Biography

About Lion Brilleslijper, his wife Lea Canes and their son Louis.

Lion Brilleslijper was the 5th of the six children of Ephraim Brilleslijper and Duifje Roodveld and was born in Amsterdam on 23 March 1899. He became a tailor by trade and married Lea Canes on 20 August 1924 in Amsterdam. She was born there on 12 April 1895 as a daughter of Abraham Canes and Marianne van de Kar.
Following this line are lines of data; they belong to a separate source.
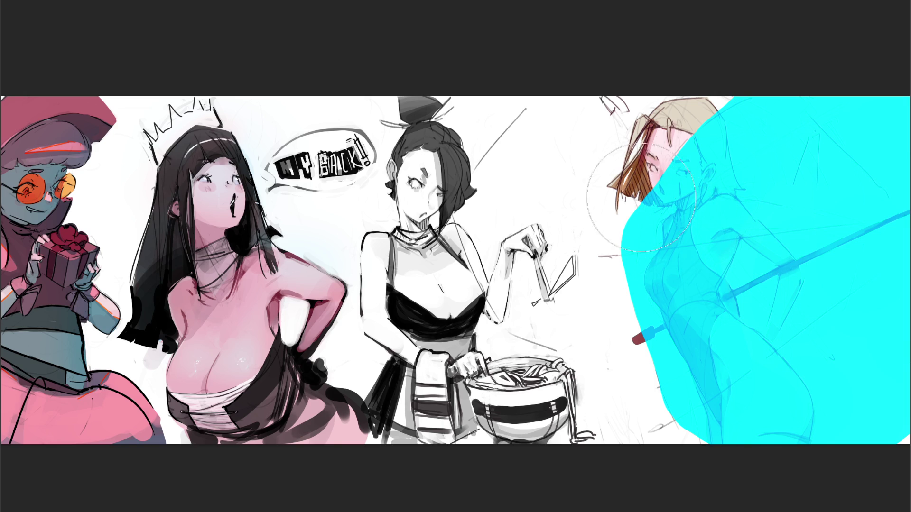
Step: Replace the cyan wash with a large cyan area behind the swordswoman, then try and undo an erased band
{"action": "key", "text": "Delete"}
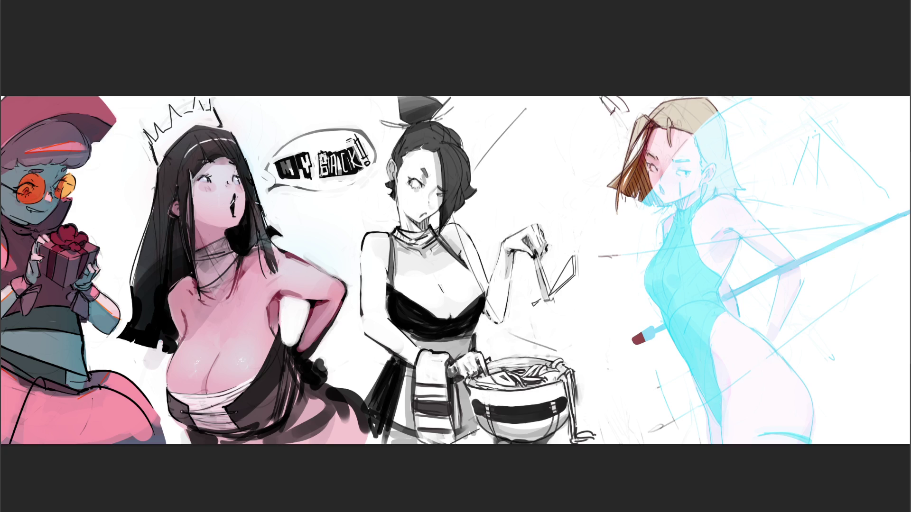
{"action": "left_click", "coordinate": [854, 265]}
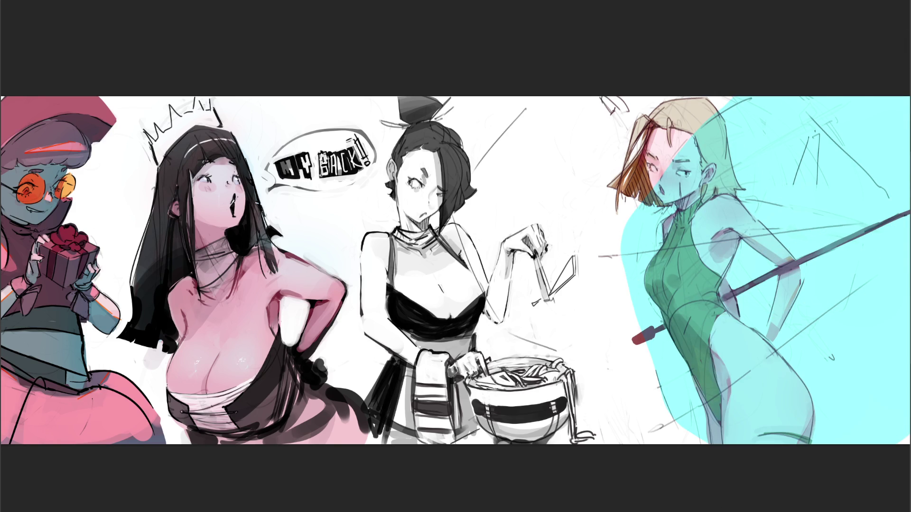
{"action": "mouse_move", "coordinate": [636, 199]}
{"action": "left_mouse_down"}
{"action": "mouse_move", "coordinate": [788, 182]}
{"action": "mouse_move", "coordinate": [741, 156]}
{"action": "mouse_move", "coordinate": [688, 109]}
{"action": "mouse_move", "coordinate": [854, 223]}
{"action": "mouse_move", "coordinate": [682, 105]}
{"action": "mouse_move", "coordinate": [901, 228]}
{"action": "left_mouse_up"}
{"action": "key", "text": "ctrl+z"}
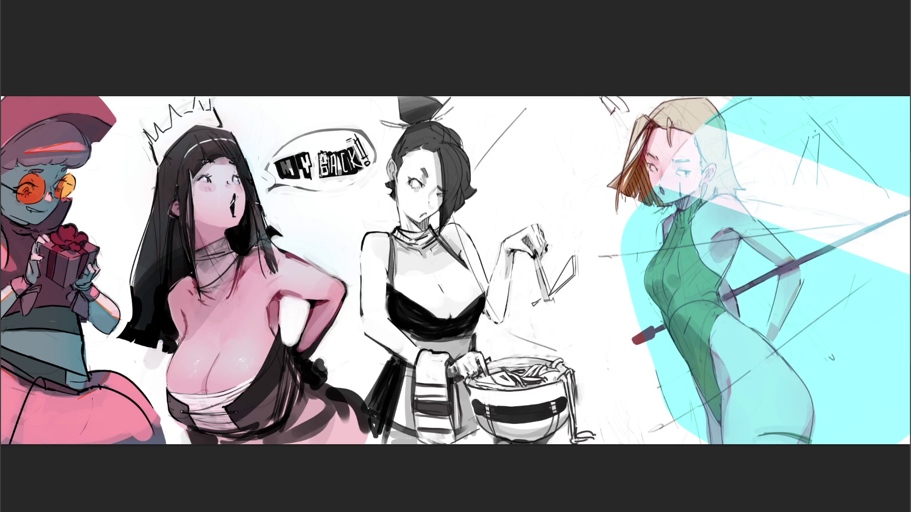
{"action": "key", "text": "ctrl+z"}
{"action": "key", "text": "ctrl+shift+z"}
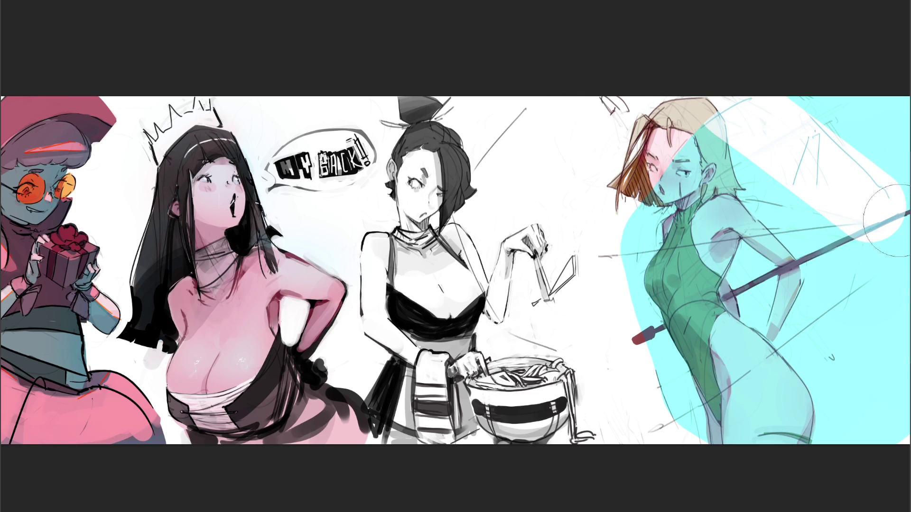
{"action": "key", "text": "ctrl+z"}
{"action": "key", "text": "ctrl+shift+z"}
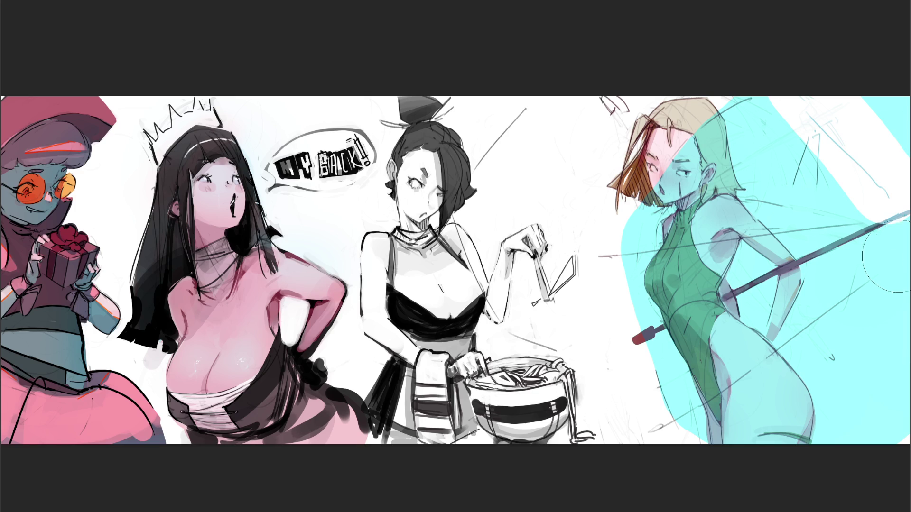
{"action": "key", "text": "ctrl+z"}
Step: Erase a straight diagonal edge through the cyan, from its left edge across the face
{"action": "mouse_move", "coordinate": [883, 190]}
{"action": "left_mouse_down"}
{"action": "mouse_move", "coordinate": [870, 159]}
{"action": "mouse_move", "coordinate": [769, 57]}
{"action": "left_mouse_up"}
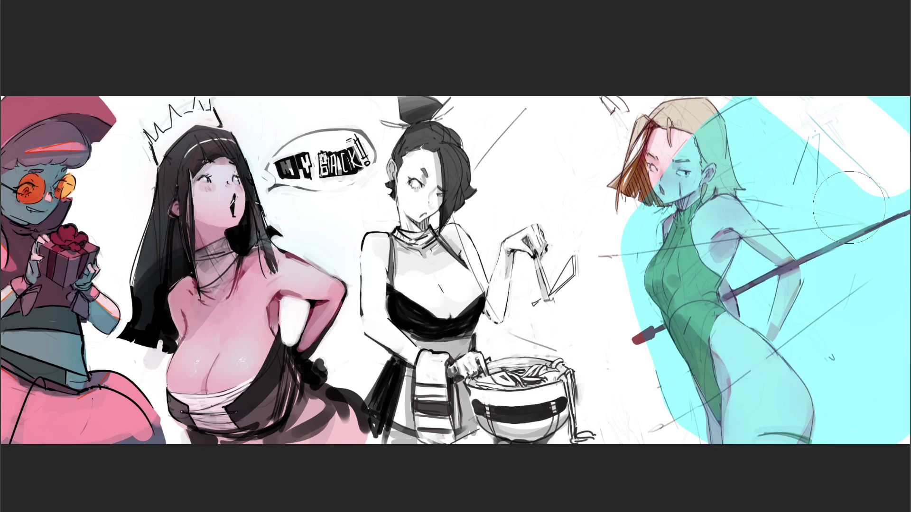
{"action": "key", "text": "ctrl+z"}
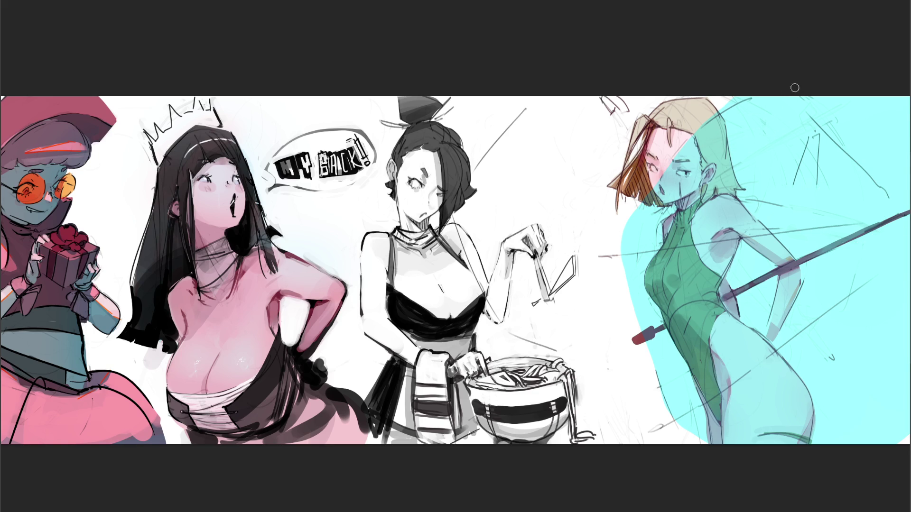
{"action": "left_click_drag", "start_coordinate": [621, 237], "coordinate": [644, 215]}
{"action": "mouse_move", "coordinate": [749, 98]}
{"action": "left_mouse_down"}
{"action": "mouse_move", "coordinate": [659, 197]}
{"action": "mouse_move", "coordinate": [655, 189]}
{"action": "mouse_move", "coordinate": [627, 233]}
{"action": "left_mouse_up"}
{"action": "left_click_drag", "start_coordinate": [731, 101], "coordinate": [678, 154]}
{"action": "mouse_move", "coordinate": [759, 93]}
{"action": "left_mouse_down"}
{"action": "mouse_move", "coordinate": [623, 251]}
{"action": "mouse_move", "coordinate": [707, 152]}
{"action": "left_mouse_up"}
{"action": "left_click_drag", "start_coordinate": [631, 291], "coordinate": [686, 404]}
{"action": "key", "text": "ctrl+z"}
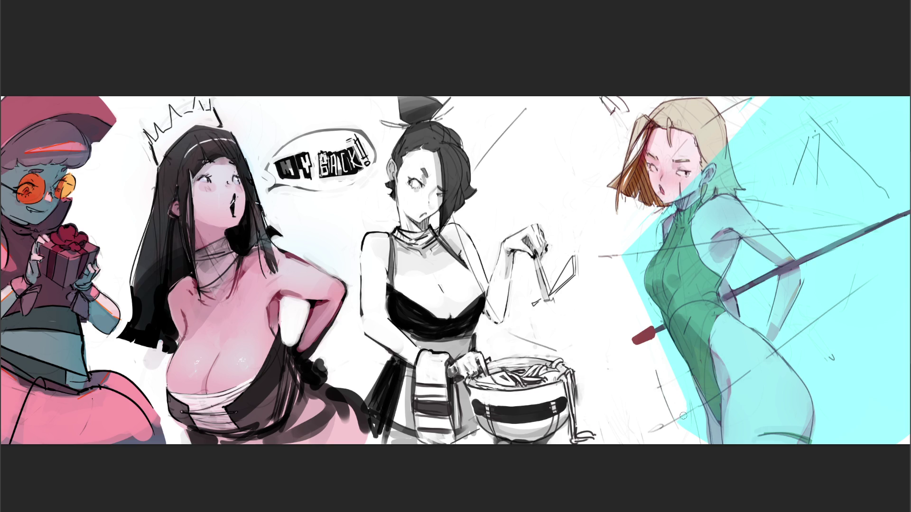
Step: Paint a pink band along the cyan's bottom edge and sweep a large cyan stroke over the swordswoman
{"action": "left_click_drag", "start_coordinate": [683, 424], "coordinate": [797, 461]}
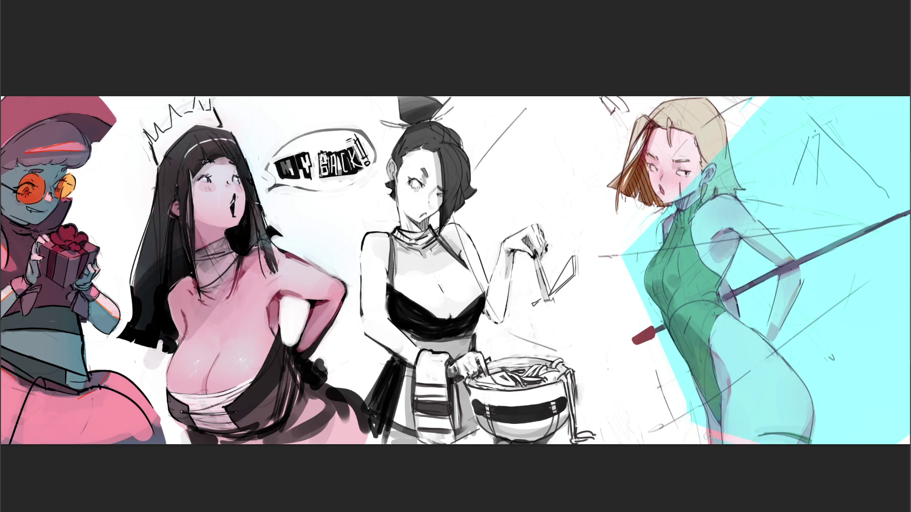
{"action": "left_click_drag", "start_coordinate": [696, 422], "coordinate": [765, 451]}
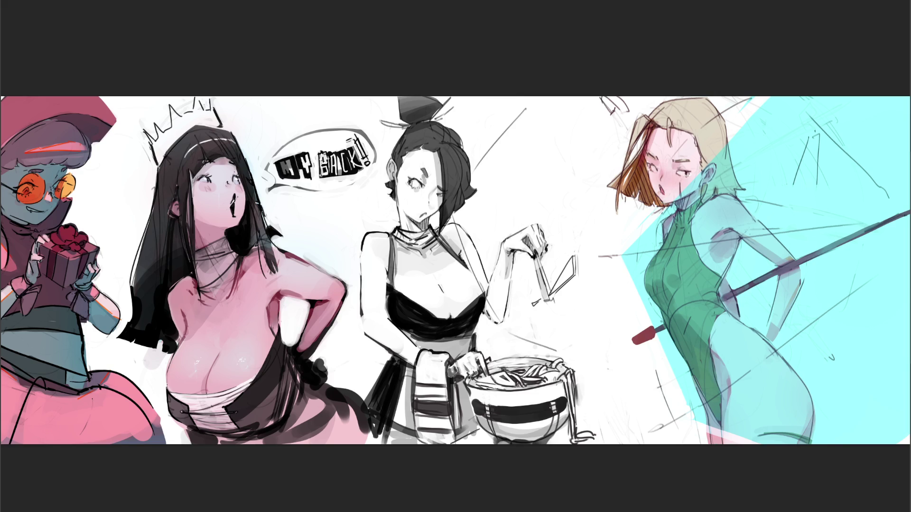
{"action": "mouse_move", "coordinate": [692, 294]}
{"action": "left_mouse_down"}
{"action": "mouse_move", "coordinate": [712, 266]}
{"action": "mouse_move", "coordinate": [790, 237]}
{"action": "mouse_move", "coordinate": [788, 380]}
{"action": "mouse_move", "coordinate": [896, 223]}
{"action": "left_mouse_up"}
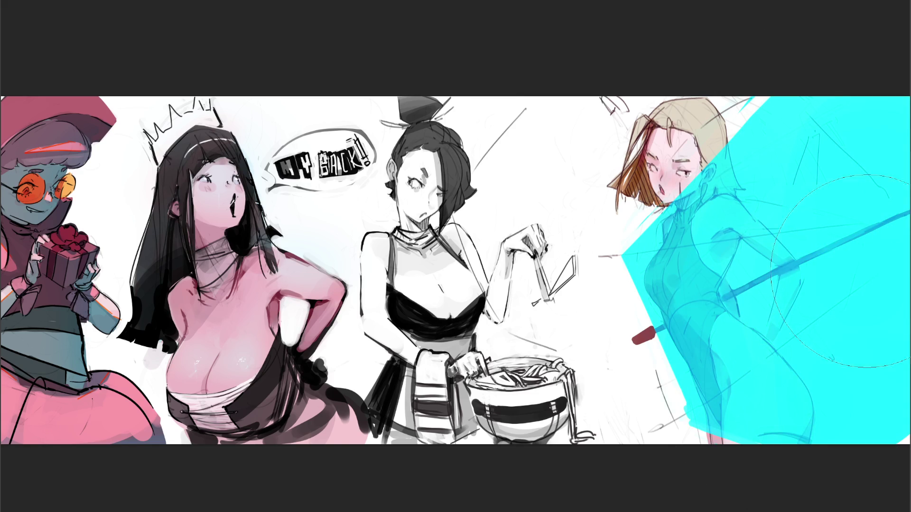
Step: Shrink the brush and touch up the cyan along the lower-left edge
{"action": "key", "text": "bracketleft"}
{"action": "key", "text": "bracketleft"}
{"action": "key", "text": "bracketleft"}
{"action": "key", "text": "bracketleft"}
{"action": "key", "text": "bracketleft"}
{"action": "key", "text": "bracketleft"}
Before his marriage, Lion lived at home with his parents and sister Marianne in the Manegestraat 8 1st floor, but after his wedding in August 1924, he and his wife Lea moved into living space at Nieuwe Kerkstraat 143 1st level, where also their son Louis was born on 2 May 1926. Then, on 10 August 1927 the family moved to Ruyschstraat 53 but by the end of 1936, they were living in with Esther Klein and her husband Meijer Kan at the upperhouse of no.95 at the Nieuwendijk.

However, the stay there was short-lived because already on 16 February 1937 the family moved to Zaandam. One year later, on 9 May 1938, they were already registered at another address there: Tuinstrat 78. Four years later, on 23 May 1942 the family of Lion Brilleslijper lived in with his parents at Manegestraat 8 1st floor in Amsterdam and on 21 July 1942 they moved to the Plantage Franschelaan 15-upperhouse.

After the Jews in the Netherlands were registered with the Jewish Council in 1941 and 1942, Lion Brilleslijper was given a “Sperre because of function”. (an exemption from deportation because of function). Although he was a tailor by profession, he became an assistant “employment in Germany” for the Jewish Council on 20 July 1942, for which he received an I.D. no. A1184.

As a result of Lion’s “Sperre”, also his wife Lea and son Louis were exempted from deportation for the time being (“bis auf weiteres”). Louis Brilleslijper, who had been previously trained and educated to become a tailor, became even on 13 April 1943 still an “errand boy” at “Gebouw PIGOL” (PIGOL-building), the asylum for Portuguese-Israelitic Married Old People in Amsterdam.

However, on 27 May 1943 the Lion Brilleslijper-family was arrested and carried off to Westerbork, where they ended up in barrack 61. All “Sperres” and exemptions  from deportation appeared to have largely been declared null and void by the Germans, that month of May. On 8 June 1943, Lion Brilleslijper, his wife Lea Canes and their son Louis Brilleslijper, together with more than 3000 other victims, among them the notorious Childrens transport from Vught, were deported to Sobibor.

The transport arrived there on 11 June 1943 where all 3017 deportees were immediately murdered in the gas chambers upon arrival there, among them all children and their accompagnants of the Childrens transport from Vught, and also the others, among them Lion Brilleslijper, his wife Lea Canes and their son Louis Brilleslijper. There were no suvivors.

Sources include the City Archive of Amsterdam, family registration cards of Liepman Brilleslijper and Abraham Canes; archive cards of Lion Brilleslijper, Lea Canes and Louis Brilleslijper; residence card Nieuwendijk 95 Amsterdam/Lion Brilleslijper; the file cabinet of the Jewish Council, registration cards of Lion Brilleslijper, Lea Brilleslijper-Canes and Louis Brilleslijper and the Wikipedia-website Jodentransporten vanuit Nederland.nl/8 June 1943.